-- Start Records shown --
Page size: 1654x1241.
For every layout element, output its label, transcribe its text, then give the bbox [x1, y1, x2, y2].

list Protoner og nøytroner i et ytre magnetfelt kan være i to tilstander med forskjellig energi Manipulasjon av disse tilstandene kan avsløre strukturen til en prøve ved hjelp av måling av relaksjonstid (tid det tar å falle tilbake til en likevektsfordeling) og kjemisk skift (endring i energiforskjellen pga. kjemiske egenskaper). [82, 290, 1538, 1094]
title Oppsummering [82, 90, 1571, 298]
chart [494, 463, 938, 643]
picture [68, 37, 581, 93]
-- End Records shown --
### Task to carry out
Can you write out every line of the material above, word for word and without any changes?

### Result for this exercise
Page size: 1654x1241.
For every layout element, output its label, transcribe its text, then give the bbox [x1, y1, x2, y2].

list Protoner og nøytroner i et ytre magnetfelt kan være i to tilstander med forskjellig energi Manipulasjon av disse tilstandene kan avsløre strukturen til en prøve ved hjelp av måling av relaksjonstid (tid det tar å falle tilbake til en likevektsfordeling) og kjemisk skift (endring i energiforskjellen pga. kjemiske egenskaper). [82, 290, 1538, 1094]
title Oppsummering [82, 90, 1571, 298]
chart [494, 463, 938, 643]
picture [68, 37, 581, 93]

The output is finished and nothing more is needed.